Material supplied →
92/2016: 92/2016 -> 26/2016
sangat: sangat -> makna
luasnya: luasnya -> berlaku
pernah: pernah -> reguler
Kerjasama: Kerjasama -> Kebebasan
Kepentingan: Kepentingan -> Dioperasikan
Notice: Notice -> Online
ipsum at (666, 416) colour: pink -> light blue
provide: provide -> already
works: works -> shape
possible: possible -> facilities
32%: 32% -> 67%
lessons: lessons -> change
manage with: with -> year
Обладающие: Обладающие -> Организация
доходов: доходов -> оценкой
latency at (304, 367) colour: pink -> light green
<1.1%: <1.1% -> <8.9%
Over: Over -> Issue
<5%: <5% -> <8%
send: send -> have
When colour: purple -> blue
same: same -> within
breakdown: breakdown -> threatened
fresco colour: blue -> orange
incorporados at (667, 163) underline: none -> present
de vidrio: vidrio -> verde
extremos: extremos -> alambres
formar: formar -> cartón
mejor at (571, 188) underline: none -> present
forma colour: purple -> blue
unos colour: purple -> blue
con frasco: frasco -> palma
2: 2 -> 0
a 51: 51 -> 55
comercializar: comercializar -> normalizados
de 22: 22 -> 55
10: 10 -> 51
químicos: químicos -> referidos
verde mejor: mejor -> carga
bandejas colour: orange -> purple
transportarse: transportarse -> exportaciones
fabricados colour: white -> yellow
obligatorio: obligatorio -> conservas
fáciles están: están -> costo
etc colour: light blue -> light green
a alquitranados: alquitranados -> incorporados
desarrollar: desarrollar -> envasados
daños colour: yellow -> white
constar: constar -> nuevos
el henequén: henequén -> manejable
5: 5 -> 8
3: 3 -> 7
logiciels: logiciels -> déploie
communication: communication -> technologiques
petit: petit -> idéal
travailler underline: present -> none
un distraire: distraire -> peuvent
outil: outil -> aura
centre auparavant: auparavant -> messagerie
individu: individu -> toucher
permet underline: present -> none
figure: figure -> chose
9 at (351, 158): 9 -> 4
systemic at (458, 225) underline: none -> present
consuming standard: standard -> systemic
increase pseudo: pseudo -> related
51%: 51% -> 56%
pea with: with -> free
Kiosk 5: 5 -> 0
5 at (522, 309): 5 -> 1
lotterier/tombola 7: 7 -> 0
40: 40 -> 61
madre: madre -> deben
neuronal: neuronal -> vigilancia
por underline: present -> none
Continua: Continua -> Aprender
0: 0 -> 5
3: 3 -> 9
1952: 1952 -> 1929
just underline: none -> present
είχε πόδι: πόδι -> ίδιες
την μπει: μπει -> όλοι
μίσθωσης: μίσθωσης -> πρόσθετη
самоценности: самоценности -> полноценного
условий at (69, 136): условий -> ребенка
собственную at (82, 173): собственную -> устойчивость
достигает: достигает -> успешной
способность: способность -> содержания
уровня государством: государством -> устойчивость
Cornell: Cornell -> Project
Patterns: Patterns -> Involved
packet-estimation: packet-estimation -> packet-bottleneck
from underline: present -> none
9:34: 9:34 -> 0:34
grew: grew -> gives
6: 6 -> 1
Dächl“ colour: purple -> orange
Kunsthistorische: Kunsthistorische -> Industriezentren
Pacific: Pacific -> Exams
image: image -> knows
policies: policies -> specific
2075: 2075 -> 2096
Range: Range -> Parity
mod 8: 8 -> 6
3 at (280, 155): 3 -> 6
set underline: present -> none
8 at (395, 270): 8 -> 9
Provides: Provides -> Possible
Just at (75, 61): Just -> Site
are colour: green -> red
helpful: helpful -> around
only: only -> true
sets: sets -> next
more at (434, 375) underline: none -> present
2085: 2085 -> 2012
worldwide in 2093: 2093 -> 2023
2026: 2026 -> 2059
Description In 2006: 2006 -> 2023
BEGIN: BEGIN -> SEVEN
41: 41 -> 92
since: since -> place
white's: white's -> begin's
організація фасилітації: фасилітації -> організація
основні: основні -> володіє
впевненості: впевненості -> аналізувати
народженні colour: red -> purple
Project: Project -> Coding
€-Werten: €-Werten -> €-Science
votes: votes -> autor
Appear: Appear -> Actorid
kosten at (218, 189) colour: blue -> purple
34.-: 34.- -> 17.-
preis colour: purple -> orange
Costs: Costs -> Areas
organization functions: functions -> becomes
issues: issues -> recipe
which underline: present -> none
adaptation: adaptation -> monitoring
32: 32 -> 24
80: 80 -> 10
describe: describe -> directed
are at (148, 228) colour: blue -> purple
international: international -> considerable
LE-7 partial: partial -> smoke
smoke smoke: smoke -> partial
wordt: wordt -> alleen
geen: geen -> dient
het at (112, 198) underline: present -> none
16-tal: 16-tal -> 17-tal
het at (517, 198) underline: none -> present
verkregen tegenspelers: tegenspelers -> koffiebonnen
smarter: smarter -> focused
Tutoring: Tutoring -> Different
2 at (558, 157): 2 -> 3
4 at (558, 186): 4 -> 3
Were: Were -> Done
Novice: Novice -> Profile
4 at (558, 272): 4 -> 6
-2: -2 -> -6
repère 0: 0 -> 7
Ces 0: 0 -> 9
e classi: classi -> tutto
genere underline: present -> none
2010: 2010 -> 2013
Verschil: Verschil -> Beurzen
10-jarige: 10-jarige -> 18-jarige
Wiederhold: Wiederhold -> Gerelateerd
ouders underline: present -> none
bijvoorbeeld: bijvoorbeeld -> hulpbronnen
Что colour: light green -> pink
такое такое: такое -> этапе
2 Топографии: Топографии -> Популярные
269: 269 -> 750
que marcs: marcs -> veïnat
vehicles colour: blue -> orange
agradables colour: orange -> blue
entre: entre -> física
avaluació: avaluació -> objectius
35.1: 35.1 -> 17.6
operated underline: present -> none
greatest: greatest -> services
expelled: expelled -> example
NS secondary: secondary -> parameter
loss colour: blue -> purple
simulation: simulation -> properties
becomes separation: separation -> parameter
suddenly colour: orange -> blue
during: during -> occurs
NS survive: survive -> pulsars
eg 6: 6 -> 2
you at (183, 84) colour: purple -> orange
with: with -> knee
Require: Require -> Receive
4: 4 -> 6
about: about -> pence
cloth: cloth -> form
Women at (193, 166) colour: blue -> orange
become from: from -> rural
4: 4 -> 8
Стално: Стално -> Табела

Task goal → Return every one of the items above, copying each line without any change.

Answer to the problem →
92/2016: 92/2016 -> 26/2016
sangat: sangat -> makna
luasnya: luasnya -> berlaku
pernah: pernah -> reguler
Kerjasama: Kerjasama -> Kebebasan
Kepentingan: Kepentingan -> Dioperasikan
Notice: Notice -> Online
ipsum at (666, 416) colour: pink -> light blue
provide: provide -> already
works: works -> shape
possible: possible -> facilities
32%: 32% -> 67%
lessons: lessons -> change
manage with: with -> year
Обладающие: Обладающие -> Организация
доходов: доходов -> оценкой
latency at (304, 367) colour: pink -> light green
<1.1%: <1.1% -> <8.9%
Over: Over -> Issue
<5%: <5% -> <8%
send: send -> have
When colour: purple -> blue
same: same -> within
breakdown: breakdown -> threatened
fresco colour: blue -> orange
incorporados at (667, 163) underline: none -> present
de vidrio: vidrio -> verde
extremos: extremos -> alambres
formar: formar -> cartón
mejor at (571, 188) underline: none -> present
forma colour: purple -> blue
unos colour: purple -> blue
con frasco: frasco -> palma
2: 2 -> 0
a 51: 51 -> 55
comercializar: comercializar -> normalizados
de 22: 22 -> 55
10: 10 -> 51
químicos: químicos -> referidos
verde mejor: mejor -> carga
bandejas colour: orange -> purple
transportarse: transportarse -> exportaciones
fabricados colour: white -> yellow
obligatorio: obligatorio -> conservas
fáciles están: están -> costo
etc colour: light blue -> light green
a alquitranados: alquitranados -> incorporados
desarrollar: desarrollar -> envasados
daños colour: yellow -> white
constar: constar -> nuevos
el henequén: henequén -> manejable
5: 5 -> 8
3: 3 -> 7
logiciels: logiciels -> déploie
communication: communication -> technologiques
petit: petit -> idéal
travailler underline: present -> none
un distraire: distraire -> peuvent
outil: outil -> aura
centre auparavant: auparavant -> messagerie
individu: individu -> toucher
permet underline: present -> none
figure: figure -> chose
9 at (351, 158): 9 -> 4
systemic at (458, 225) underline: none -> present
consuming standard: standard -> systemic
increase pseudo: pseudo -> related
51%: 51% -> 56%
pea with: with -> free
Kiosk 5: 5 -> 0
5 at (522, 309): 5 -> 1
lotterier/tombola 7: 7 -> 0
40: 40 -> 61
madre: madre -> deben
neuronal: neuronal -> vigilancia
por underline: present -> none
Continua: Continua -> Aprender
0: 0 -> 5
3: 3 -> 9
1952: 1952 -> 1929
just underline: none -> present
είχε πόδι: πόδι -> ίδιες
την μπει: μπει -> όλοι
μίσθωσης: μίσθωσης -> πρόσθετη
самоценности: самоценности -> полноценного
условий at (69, 136): условий -> ребенка
собственную at (82, 173): собственную -> устойчивость
достигает: достигает -> успешной
способность: способность -> содержания
уровня государством: государством -> устойчивость
Cornell: Cornell -> Project
Patterns: Patterns -> Involved
packet-estimation: packet-estimation -> packet-bottleneck
from underline: present -> none
9:34: 9:34 -> 0:34
grew: grew -> gives
6: 6 -> 1
Dächl“ colour: purple -> orange
Kunsthistorische: Kunsthistorische -> Industriezentren
Pacific: Pacific -> Exams
image: image -> knows
policies: policies -> specific
2075: 2075 -> 2096
Range: Range -> Parity
mod 8: 8 -> 6
3 at (280, 155): 3 -> 6
set underline: present -> none
8 at (395, 270): 8 -> 9
Provides: Provides -> Possible
Just at (75, 61): Just -> Site
are colour: green -> red
helpful: helpful -> around
only: only -> true
sets: sets -> next
more at (434, 375) underline: none -> present
2085: 2085 -> 2012
worldwide in 2093: 2093 -> 2023
2026: 2026 -> 2059
Description In 2006: 2006 -> 2023
BEGIN: BEGIN -> SEVEN
41: 41 -> 92
since: since -> place
white's: white's -> begin's
організація фасилітації: фасилітації -> організація
основні: основні -> володіє
впевненості: впевненості -> аналізувати
народженні colour: red -> purple
Project: Project -> Coding
€-Werten: €-Werten -> €-Science
votes: votes -> autor
Appear: Appear -> Actorid
kosten at (218, 189) colour: blue -> purple
34.-: 34.- -> 17.-
preis colour: purple -> orange
Costs: Costs -> Areas
organization functions: functions -> becomes
issues: issues -> recipe
which underline: present -> none
adaptation: adaptation -> monitoring
32: 32 -> 24
80: 80 -> 10
describe: describe -> directed
are at (148, 228) colour: blue -> purple
international: international -> considerable
LE-7 partial: partial -> smoke
smoke smoke: smoke -> partial
wordt: wordt -> alleen
geen: geen -> dient
het at (112, 198) underline: present -> none
16-tal: 16-tal -> 17-tal
het at (517, 198) underline: none -> present
verkregen tegenspelers: tegenspelers -> koffiebonnen
smarter: smarter -> focused
Tutoring: Tutoring -> Different
2 at (558, 157): 2 -> 3
4 at (558, 186): 4 -> 3
Were: Were -> Done
Novice: Novice -> Profile
4 at (558, 272): 4 -> 6
-2: -2 -> -6
repère 0: 0 -> 7
Ces 0: 0 -> 9
e classi: classi -> tutto
genere underline: present -> none
2010: 2010 -> 2013
Verschil: Verschil -> Beurzen
10-jarige: 10-jarige -> 18-jarige
Wiederhold: Wiederhold -> Gerelateerd
ouders underline: present -> none
bijvoorbeeld: bijvoorbeeld -> hulpbronnen
Что colour: light green -> pink
такое такое: такое -> этапе
2 Топографии: Топографии -> Популярные
269: 269 -> 750
que marcs: marcs -> veïnat
vehicles colour: blue -> orange
agradables colour: orange -> blue
entre: entre -> física
avaluació: avaluació -> objectius
35.1: 35.1 -> 17.6
operated underline: present -> none
greatest: greatest -> services
expelled: expelled -> example
NS secondary: secondary -> parameter
loss colour: blue -> purple
simulation: simulation -> properties
becomes separation: separation -> parameter
suddenly colour: orange -> blue
during: during -> occurs
NS survive: survive -> pulsars
eg 6: 6 -> 2
you at (183, 84) colour: purple -> orange
with: with -> knee
Require: Require -> Receive
4: 4 -> 6
about: about -> pence
cloth: cloth -> form
Women at (193, 166) colour: blue -> orange
become from: from -> rural
4: 4 -> 8
Стално: Стално -> Табела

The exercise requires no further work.